- **WORK REQUEST**
Output, word for word, the stretch of the post about The Sorcerer's Apprentice and the wizards of ancient Egypt that begins at the words "The entrance to Seshem-nefers" and stops after "powerful ancient sorcerer.".

- **EXCERPTED TEXT**

Sunday, 4 December 2016

The Sorcerer's Apprentice and the Wizards of Ancient Egypt


The Sorcerer's Apprentice was on the telly a few days ago. The movie from 2010 is a very loosely based on Goethe’s poem of the same name written in 1797. Nicolas Cage plays the centuries old magician Balthazar Blake who tries to save the world from the mad sorceress Morgana le Fay. She plans to raise an army of dead wizards to destroy the world. A mysterious ritual is required to resurrect her evil followers around the world, from Paris to ancient Egypt. A dark cloud rages over the planet to the myriad graves of Morganas disciples. When the cloud arrives in Egypt the correspondent scene shows the facade of a tomb at the Giza plateau, southeast of the great pyramid of pharaoh Khufu.

The Sorcerer's Apprentice (c) Walt Disney Pictures

The entrance to Seshem-nefers tomb
It is the entrance to the mastaba of a man named Seshem-nefer IV. He was an official during the late fifth or early sixth dynasty – his titles included director of the two thrones in the Mansion of Life, secretary of all secret commands of the king and chief of the goddess Bat.The walls inside the tomb are decorated with representations of the tomb owner, his family and household staff as well as hunting and harvesting and other daily life scenes. Some of these reliefs are now displayed in the Roemer- and Pelizaeus-Museum in Hildesheim, Germany. 

But Seshem-nefer was no wizard.
The Sorcerer's Apprentice (c) Walt Disney Pictures
The next shot shows a statue of a seated man in front of columns and mummy-shaped pillars. The dark cloud reaches it and is drawn in. The statue is evidently a representation of a famous and powerful ancient sorcerer.

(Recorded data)

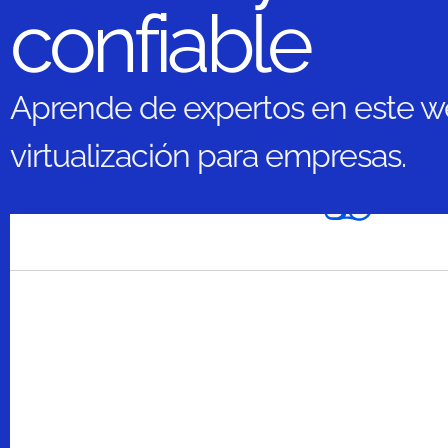
confiable
Aprende de expertos en este w
virtualización para empresas.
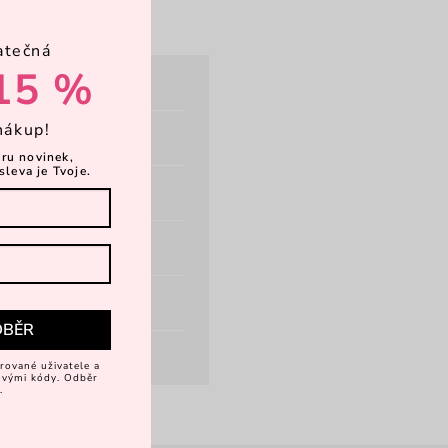
atečná
15 %
nákup!
ěru novinek,
sleva je Tvoje.
DBĚR
rované uživatele a
vovými kódy. Odběr
.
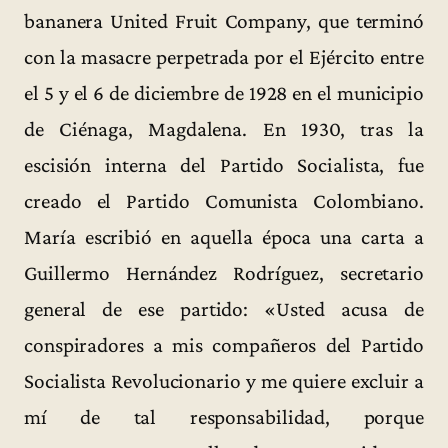
bananera United Fruit Company, que terminó
con la masacre perpetrada por el Ejército entre
el 5 y el 6 de diciembre de 1928 en el municipio
de Ciénaga, Magdalena. En 1930, tras la
escisión interna del Partido Socialista, fue
creado el Partido Comunista Colombiano.
María escribió en aquella época una carta a
Guillermo Hernández Rodríguez, secretario
general de ese partido: «Usted acusa de
conspiradores a mis compañeros del Partido
Socialista Revolucionario y me quiere excluir a
mí de tal responsabilidad, porque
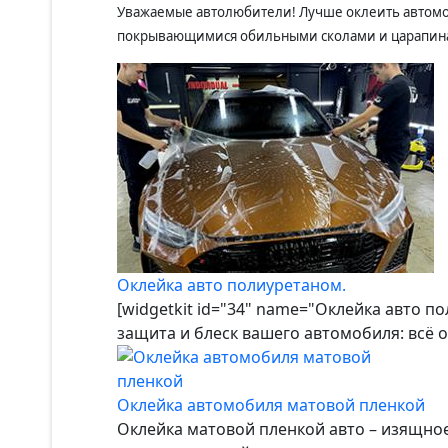
Уважаемые автолюбители! Лучше оклеить автомоби
покрывающимися обильными сколами и царапи
Оклейка авто полиуретаном.
[widgetkit id="34" name="Оклейка авто п
защита и блеск вашего автомобиля: всё 
Оклейка автомобиля матовой пленкой
Оклейка матовой пленкой авто – изящно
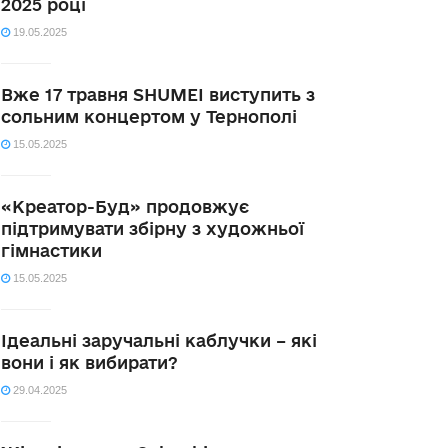
2025 році
19.05.2025
Вже 17 травня SHUMEI виступить з
сольним концертом у Тернополі
15.05.2025
«Креатор-Буд» продовжує
підтримувати збірну з художньої
гімнастики
15.05.2025
Ідеальні заручальні каблучки – які
вони і як вибирати?
29.04.2025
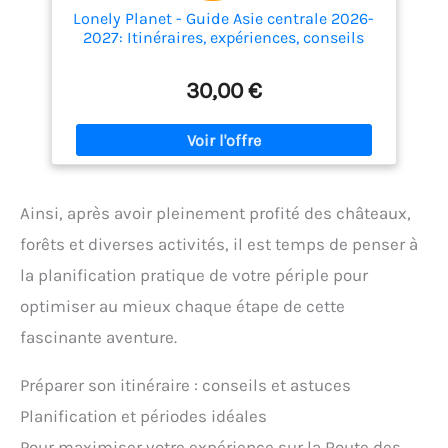
Lonely Planet - Guide Asie centrale 2026-
2027: Itinéraires, expériences, conseils
pratiques
30,00 €
Ainsi, après avoir pleinement profité des châteaux,
forêts et diverses activités, il est temps de penser à
la planification pratique de votre périple pour
optimiser au mieux chaque étape de cette
fascinante aventure.
Préparer son itinéraire : conseils et astuces
Planification et périodes idéales
Pour maximiser votre expérience sur la Route des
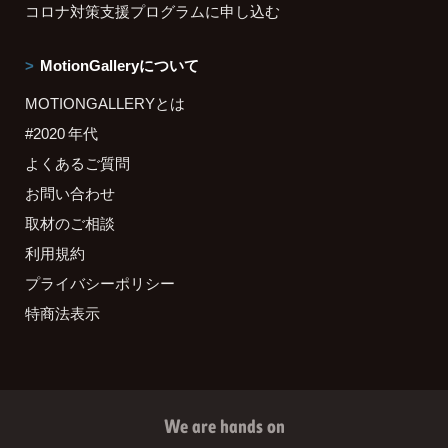
コロナ対策支援プログラムに申し込む
MotionGalleryについて
MOTIONGALLERYとは
#2020 年代
よくあるご質問
お問い合わせ
取材のご相談
利用規約
プライバシーポリシー
特商法表示
We are hands on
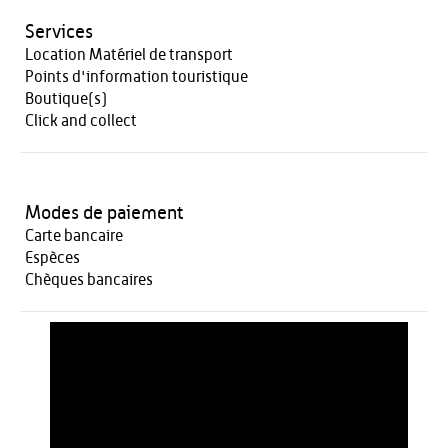
Services
Location Matériel de transport
Points d'information touristique
Boutique(s)
Click and collect
Modes de paiement
Carte bancaire
Espèces
Chèques bancaires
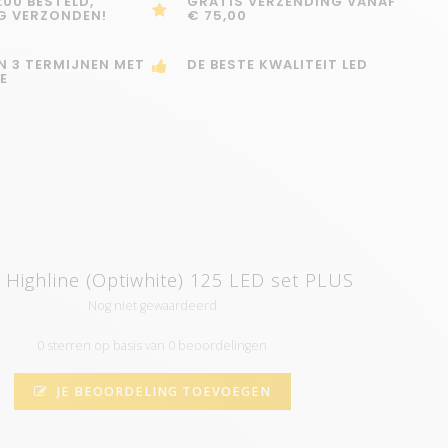
:00 BESTELD,
GRATIS VERZENDING VANAF
G VERZONDEN!
€ 75,00
IN 3 TERMIJNEN MET
DE BESTE KWALITEIT LED
E
Highline (Optiwhite) 125 LED set PLUS
Nog niet gewaardeerd
0 sterren op basis van 0 beoordelingen
JE BEOORDELING TOEVOEGEN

- **RESPONSE BOX**
The entrance to Seshem-nefers tomb
It is the entrance to the mastaba of a man named Seshem-nefer IV. He was an official during the late fifth or early sixth dynasty – his titles included director of the two thrones in the Mansion of Life, secretary of all secret commands of the king and chief of the goddess Bat.The walls inside the tomb are decorated with representations of the tomb owner, his family and household staff as well as hunting and harvesting and other daily life scenes. Some of these reliefs are now displayed in the Roemer- and Pelizaeus-Museum in Hildesheim, Germany. 

But Seshem-nefer was no wizard.
The Sorcerer's Apprentice (c) Walt Disney Pictures
The next shot shows a statue of a seated man in front of columns and mummy-shaped pillars. The dark cloud reaches it and is drawn in. The statue is evidently a representation of a famous and powerful ancient sorcerer.